Going to parties like these makes me wish I dressed this way all the time and did my hair the same. I love it. I should have been a teen of the 50s and a woman of the 60s. But I don't mind the attention it gets me when I do dress the part now.
Have you had an experience like this one? I wish it was more than just one time each year. I'm trying to talk William into meeting with these folks for swing dancing each weekend during the summer. It'd be swell, don't you think?
Wednesday, May 14, 2014
Vintage Record Sleeve--you can find orphan record sleeves in all kinds of places, maybe even in your own collection. I've seen them in book resale shops, thrift shops, and estate sales. Find a cute one, add your letter or paper bits, seal with tape, and send it! I used vintage Dennison labels to address mine.

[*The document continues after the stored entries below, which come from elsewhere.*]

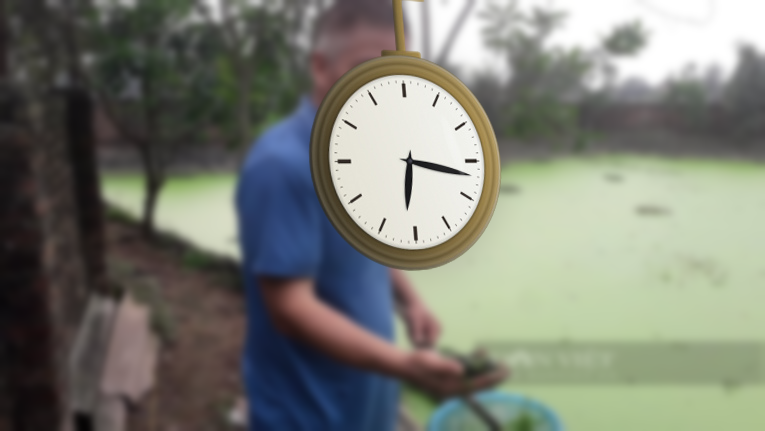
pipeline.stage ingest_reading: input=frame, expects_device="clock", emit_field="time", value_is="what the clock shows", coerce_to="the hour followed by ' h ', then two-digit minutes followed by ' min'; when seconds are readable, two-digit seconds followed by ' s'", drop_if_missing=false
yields 6 h 17 min
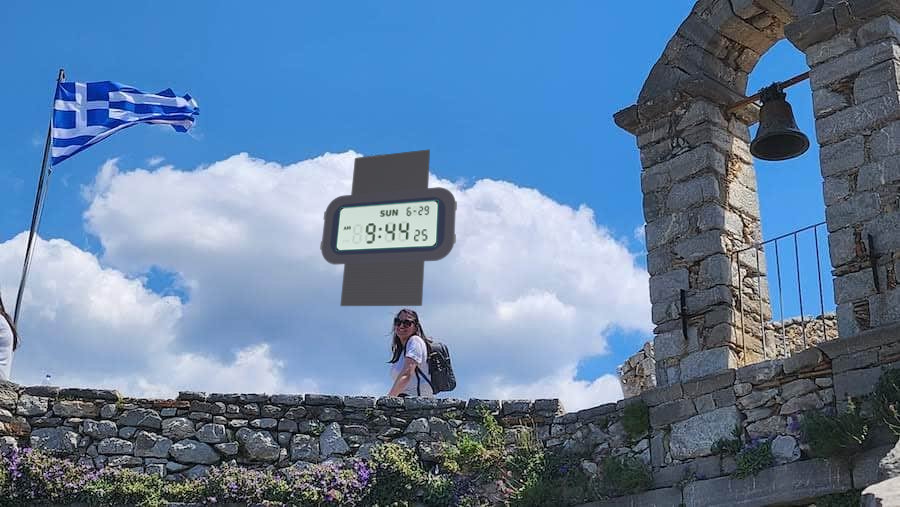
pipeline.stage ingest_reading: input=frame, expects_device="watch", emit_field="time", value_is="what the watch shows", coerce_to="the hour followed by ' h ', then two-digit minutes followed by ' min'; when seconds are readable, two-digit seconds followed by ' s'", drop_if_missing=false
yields 9 h 44 min 25 s
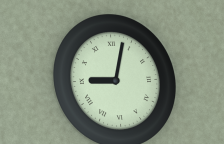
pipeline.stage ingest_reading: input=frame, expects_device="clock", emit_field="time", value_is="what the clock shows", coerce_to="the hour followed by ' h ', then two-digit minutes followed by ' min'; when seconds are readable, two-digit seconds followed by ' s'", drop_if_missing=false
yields 9 h 03 min
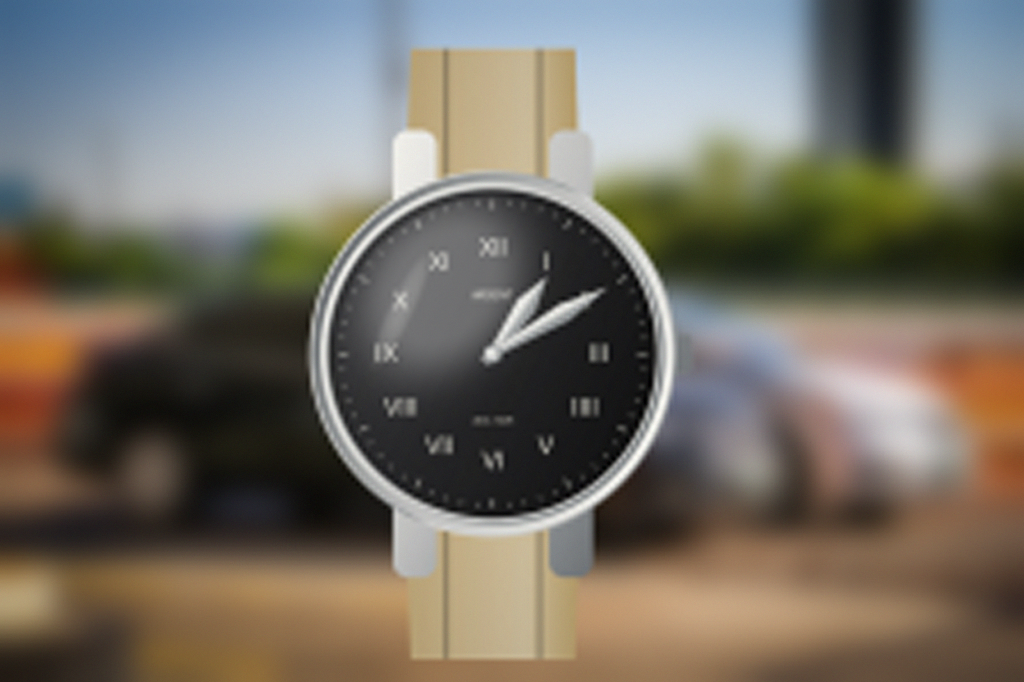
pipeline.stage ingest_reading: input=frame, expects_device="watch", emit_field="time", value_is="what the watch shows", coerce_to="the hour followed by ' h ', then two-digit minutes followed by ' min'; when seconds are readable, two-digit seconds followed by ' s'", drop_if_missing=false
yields 1 h 10 min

Or try this--a vintage children's record/book. Write the letter on the pages of the book, and fill the sleeve for the record with little treasures, tape closed, and mail. Who doesn't love a memory of a good Disney story?
Adding vintage ledger paper to the inside and securing with washi tape makes a great place for your letter. And it's kind of like a treasure hunt through the book to find the letter! This idea was from Xenia of Saturday Morning Vintage.
Vintage Bound Photo Album--There are almost always old pictures at the estate sales we shop, and I've picked up a few old photo albums from family trips. Write your letter on the back of the pictures, and let the photos be a trip down memory lane, or if they are not your own, they are cheap entertainment and the subjects remain anonymous!
An old library book makes a great presentation. Xenia, of Saturday Morning Vintage, sent her last letter to me using one. She wrote the letter on ledger paper that was taped to the pages using washi, but the pictures of the birds in the pages were left untouched for me to enjoy. This was one of the cutest things I have ever received, and I love her letters. She taped it shut and put the postage right on the cover of the book. It is beautiful!